• **ACTIVITY**: Return the listing below word for word, every line in its original order and with no changes.

[Start of Attachment]

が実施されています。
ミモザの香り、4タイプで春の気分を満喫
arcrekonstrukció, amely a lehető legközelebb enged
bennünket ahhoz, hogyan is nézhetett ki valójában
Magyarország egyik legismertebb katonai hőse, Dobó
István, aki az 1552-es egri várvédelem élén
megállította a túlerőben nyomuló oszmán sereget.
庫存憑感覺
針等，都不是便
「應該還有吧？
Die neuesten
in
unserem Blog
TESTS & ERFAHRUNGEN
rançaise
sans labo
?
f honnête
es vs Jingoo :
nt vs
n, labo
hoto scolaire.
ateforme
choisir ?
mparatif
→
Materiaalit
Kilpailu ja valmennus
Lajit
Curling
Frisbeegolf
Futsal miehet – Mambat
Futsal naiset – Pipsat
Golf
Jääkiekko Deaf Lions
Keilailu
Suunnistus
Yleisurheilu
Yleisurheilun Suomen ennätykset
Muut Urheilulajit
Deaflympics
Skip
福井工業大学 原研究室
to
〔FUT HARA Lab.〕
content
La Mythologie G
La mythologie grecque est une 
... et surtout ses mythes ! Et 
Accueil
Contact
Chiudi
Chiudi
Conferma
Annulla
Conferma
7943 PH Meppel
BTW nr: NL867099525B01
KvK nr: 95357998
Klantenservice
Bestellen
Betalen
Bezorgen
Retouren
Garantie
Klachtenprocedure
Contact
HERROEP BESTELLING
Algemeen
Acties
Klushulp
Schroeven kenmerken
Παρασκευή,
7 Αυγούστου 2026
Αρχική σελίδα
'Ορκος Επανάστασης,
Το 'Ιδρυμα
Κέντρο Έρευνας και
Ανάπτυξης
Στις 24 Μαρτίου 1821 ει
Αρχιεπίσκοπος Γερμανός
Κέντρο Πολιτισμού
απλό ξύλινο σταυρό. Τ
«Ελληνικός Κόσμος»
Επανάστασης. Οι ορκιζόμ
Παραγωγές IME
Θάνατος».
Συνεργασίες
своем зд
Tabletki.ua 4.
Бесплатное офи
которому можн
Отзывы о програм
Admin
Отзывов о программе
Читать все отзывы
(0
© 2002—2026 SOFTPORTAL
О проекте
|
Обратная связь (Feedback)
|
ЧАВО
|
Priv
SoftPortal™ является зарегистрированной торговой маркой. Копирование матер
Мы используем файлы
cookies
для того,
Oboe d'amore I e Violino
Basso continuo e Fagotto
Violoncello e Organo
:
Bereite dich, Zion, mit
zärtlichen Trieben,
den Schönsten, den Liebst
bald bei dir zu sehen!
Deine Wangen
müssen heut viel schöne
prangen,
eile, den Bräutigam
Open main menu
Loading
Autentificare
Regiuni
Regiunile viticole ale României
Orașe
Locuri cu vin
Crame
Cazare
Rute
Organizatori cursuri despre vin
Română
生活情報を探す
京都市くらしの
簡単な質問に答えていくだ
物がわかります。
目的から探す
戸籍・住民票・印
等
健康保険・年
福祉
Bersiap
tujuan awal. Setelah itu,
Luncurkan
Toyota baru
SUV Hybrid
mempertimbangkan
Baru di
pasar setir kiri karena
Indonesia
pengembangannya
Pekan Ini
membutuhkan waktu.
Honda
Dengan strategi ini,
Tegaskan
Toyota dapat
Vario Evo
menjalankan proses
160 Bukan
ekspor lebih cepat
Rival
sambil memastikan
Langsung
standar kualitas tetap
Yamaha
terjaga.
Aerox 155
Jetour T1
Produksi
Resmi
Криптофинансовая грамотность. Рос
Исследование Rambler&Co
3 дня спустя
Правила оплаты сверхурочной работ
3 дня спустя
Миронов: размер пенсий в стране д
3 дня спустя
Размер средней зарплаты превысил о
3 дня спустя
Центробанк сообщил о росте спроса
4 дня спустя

[End of Attachment]

• **TASK ANSWER**:
が実施されています。
ミモザの香り、4タイプで春の気分を満喫
arcrekonstrukció, amely a lehető legközelebb enged
bennünket ahhoz, hogyan is nézhetett ki valójában
Magyarország egyik legismertebb katonai hőse, Dobó
István, aki az 1552-es egri várvédelem élén
megállította a túlerőben nyomuló oszmán sereget.
庫存憑感覺
針等，都不是便
「應該還有吧？
Die neuesten
in
unserem Blog
TESTS & ERFAHRUNGEN
rançaise
sans labo
?
f honnête
es vs Jingoo :
nt vs
n, labo
hoto scolaire.
ateforme
choisir ?
mparatif
→
Materiaalit
Kilpailu ja valmennus
Lajit
Curling
Frisbeegolf
Futsal miehet – Mambat
Futsal naiset – Pipsat
Golf
Jääkiekko Deaf Lions
Keilailu
Suunnistus
Yleisurheilu
Yleisurheilun Suomen ennätykset
Muut Urheilulajit
Deaflympics
Skip
福井工業大学 原研究室
to
〔FUT HARA Lab.〕
content
La Mythologie G
La mythologie grecque est une 
... et surtout ses mythes ! Et 
Accueil
Contact
Chiudi
Chiudi
Conferma
Annulla
Conferma
7943 PH Meppel
BTW nr: NL867099525B01
KvK nr: 95357998
Klantenservice
Bestellen
Betalen
Bezorgen
Retouren
Garantie
Klachtenprocedure
Contact
HERROEP BESTELLING
Algemeen
Acties
Klushulp
Schroeven kenmerken
Παρασκευή,
7 Αυγούστου 2026
Αρχική σελίδα
'Ορκος Επανάστασης,
Το 'Ιδρυμα
Κέντρο Έρευνας και
Ανάπτυξης
Στις 24 Μαρτίου 1821 ει
Αρχιεπίσκοπος Γερμανός
Κέντρο Πολιτισμού
απλό ξύλινο σταυρό. Τ
«Ελληνικός Κόσμος»
Επανάστασης. Οι ορκιζόμ
Παραγωγές IME
Θάνατος».
Συνεργασίες
своем зд
Tabletki.ua 4.
Бесплатное офи
которому можн
Отзывы о програм
Admin
Отзывов о программе
Читать все отзывы
(0
© 2002—2026 SOFTPORTAL
О проекте
|
Обратная связь (Feedback)
|
ЧАВО
|
Priv
SoftPortal™ является зарегистрированной торговой маркой. Копирование матер
Мы используем файлы
cookies
для того,
Oboe d'amore I e Violino
Basso continuo e Fagotto
Violoncello e Organo
:
Bereite dich, Zion, mit
zärtlichen Trieben,
den Schönsten, den Liebst
bald bei dir zu sehen!
Deine Wangen
müssen heut viel schöne
prangen,
eile, den Bräutigam
Open main menu
Loading
Autentificare
Regiuni
Regiunile viticole ale României
Orașe
Locuri cu vin
Crame
Cazare
Rute
Organizatori cursuri despre vin
Română
生活情報を探す
京都市くらしの
簡単な質問に答えていくだ
物がわかります。
目的から探す
戸籍・住民票・印
等
健康保険・年
福祉
Bersiap
tujuan awal. Setelah itu,
Luncurkan
Toyota baru
SUV Hybrid
mempertimbangkan
Baru di
pasar setir kiri karena
Indonesia
pengembangannya
Pekan Ini
membutuhkan waktu.
Honda
Dengan strategi ini,
Tegaskan
Toyota dapat
Vario Evo
menjalankan proses
160 Bukan
ekspor lebih cepat
Rival
sambil memastikan
Langsung
standar kualitas tetap
Yamaha
terjaga.
Aerox 155
Jetour T1
Produksi
Resmi
Криптофинансовая грамотность. Рос
Исследование Rambler&Co
3 дня спустя
Правила оплаты сверхурочной работ
3 дня спустя
Миронов: размер пенсий в стране д
3 дня спустя
Размер средней зарплаты превысил о
3 дня спустя
Центробанк сообщил о росте спроса
4 дня спустя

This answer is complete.